(Supplied text Opens)

Richard here. Bully is a raw and disturbing documentary about harassment in schools–a long overdue call to change school culture to defend kids who have been targets of violence from their peers. Anyone who believes in Jesus’ words in Matthew 25:40 should see it. (Read on if you don’t have that one memorized.)

Verily I say unto you, since you have done it unto one of the least of these, you have done it unto me. Matthew 25:40

I have to say Bully was not what I expected. I knew this was a documentary about bullying in schools, and that it would feature students and families that had dealt with the issue, including families whose children had committed suicide because of their peers’ harassment. I knew the film had some powerful allies in the entertainment industry like Ellen DeGeneres and Harvey Weinstein (whose passion for championing independent films is matched only by his passion for self-promotion). I knew about the film producers’ fight with the MPAA over the film’s rating.

What I didn’t expect was how unnerving, uncomfortable, and confusing the film would be to watch. I think that’s a strength. What the film does is shine a harsh light on a harsh subject, without a lot of interpretation or analysis. There are no talking heads here to tell us what we’ve seen. At times we’re as unsure as many of the adults in the film as to where the worst of the bullying is happening and where the kids are joshing and pushing boundaries with each other. This is how bullying happens: often right under the noses of parents, teachers, and administrators. It often takes the worst cases of harm, abuse and suicide to alert the community that there’s a problem. And even then, the fallback response seems to be denial.

The most moving and revealing story is that of Alex Libby, a 7th grader who seems to have all the qualities that make him a target of bullies. Born premature, he is physically and socially awkward—small, slight, and sensitive. The camera follows him throughout his days at school, where the harassment starts with his first interactions with other students at the bus stop. His rides to and from school are daily gauntlets of taunts, threats, and physical violence. Every moment of every day, he is hounded: punches, name-calling, a kid standing next to him in the lunch line stealing fries off his tray. He comes home and his parents ask him about his day and he shuts down and clams up. In one heartbreaking scene, Alex’s father finds out he’s being pushed around and tells him if he doesn’t fight back, his younger siblings will face the same treatment, so he’d better man up and stand up for himself.

Alex Libby

Alex’s mother eventually confronts the administration of his school with evidence of her son’s bullying and receives a complete stonewalling. The assistant principal at Alex’s school refers to the students as “cherubs” and insists she’s ridden Alex’s bus and the kids are “good as gold.” I’ve got news for her. No middle school kid is a cherub. At best they’re obnoxious, horny, and smelly, at worst they’re creatures of animalistic cruelty.

(Supplied text Closes)

What is required: Write out the part of the Bully review word for word, starting with "Alex’s mother eventually" and going on through "of animalistic cruelty.".

(Input data Opens)

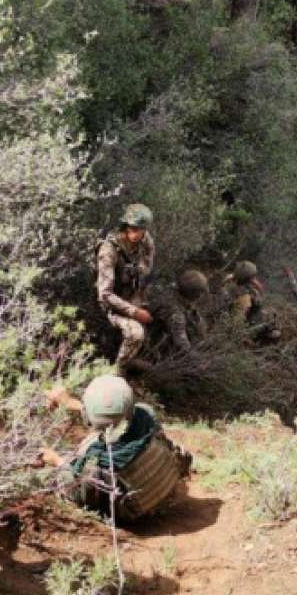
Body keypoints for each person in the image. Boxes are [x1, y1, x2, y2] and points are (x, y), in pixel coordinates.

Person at [57, 375, 192, 521]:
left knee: (69, 469)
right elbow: (114, 417)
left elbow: (78, 491)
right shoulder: (146, 416)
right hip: (164, 489)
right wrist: (70, 403)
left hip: (136, 515)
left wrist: (57, 461)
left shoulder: (98, 461)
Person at [96, 204, 156, 367]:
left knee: (162, 314)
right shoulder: (109, 250)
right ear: (126, 225)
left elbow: (146, 270)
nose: (135, 234)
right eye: (132, 228)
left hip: (133, 295)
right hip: (113, 304)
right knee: (136, 334)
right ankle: (118, 370)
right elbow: (105, 294)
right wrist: (135, 312)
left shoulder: (146, 240)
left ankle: (139, 358)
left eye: (140, 229)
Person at [146, 269, 210, 355]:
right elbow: (182, 345)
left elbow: (200, 328)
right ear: (197, 295)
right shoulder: (175, 312)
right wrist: (199, 359)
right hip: (156, 351)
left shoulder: (176, 296)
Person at [226, 260, 281, 342]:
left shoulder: (231, 281)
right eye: (253, 276)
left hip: (247, 315)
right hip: (243, 327)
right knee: (275, 333)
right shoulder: (245, 298)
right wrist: (263, 327)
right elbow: (237, 324)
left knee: (272, 312)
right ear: (249, 278)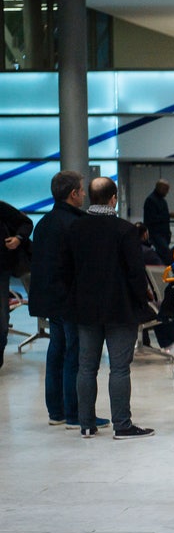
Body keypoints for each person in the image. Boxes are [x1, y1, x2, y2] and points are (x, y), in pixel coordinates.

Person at [61, 178, 156, 440]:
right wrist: (142, 301)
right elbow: (136, 273)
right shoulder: (124, 230)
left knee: (86, 366)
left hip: (85, 309)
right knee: (119, 368)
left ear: (90, 197)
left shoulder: (75, 228)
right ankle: (122, 425)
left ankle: (86, 424)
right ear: (113, 198)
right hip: (119, 308)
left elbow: (67, 269)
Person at [29, 171, 110, 431]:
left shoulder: (44, 223)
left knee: (57, 352)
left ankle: (57, 411)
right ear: (73, 194)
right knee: (74, 356)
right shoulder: (75, 224)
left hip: (49, 299)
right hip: (70, 299)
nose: (85, 195)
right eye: (82, 191)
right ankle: (75, 413)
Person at [133, 223, 174, 358]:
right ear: (145, 234)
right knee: (165, 302)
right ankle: (173, 343)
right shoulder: (147, 253)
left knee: (156, 301)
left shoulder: (127, 252)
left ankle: (146, 342)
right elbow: (163, 274)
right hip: (143, 305)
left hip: (127, 304)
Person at [1, 199, 32, 369]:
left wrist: (18, 239)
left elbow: (25, 223)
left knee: (2, 320)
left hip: (1, 270)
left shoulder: (2, 207)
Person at [143, 179, 174, 263]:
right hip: (156, 234)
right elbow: (151, 218)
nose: (167, 192)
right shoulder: (151, 200)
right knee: (166, 254)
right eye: (166, 189)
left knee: (162, 255)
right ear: (160, 188)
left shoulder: (162, 200)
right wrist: (168, 215)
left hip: (163, 234)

(Input data Closes)

Result of the exercise:
Alex’s mother eventually confronts the administration of his school with evidence of her son’s bullying and receives a complete stonewalling. The assistant principal at Alex’s school refers to the students as “cherubs” and insists she’s ridden Alex’s bus and the kids are “good as gold.” I’ve got news for her. No middle school kid is a cherub. At best they’re obnoxious, horny, and smelly, at worst they’re creatures of animalistic cruelty.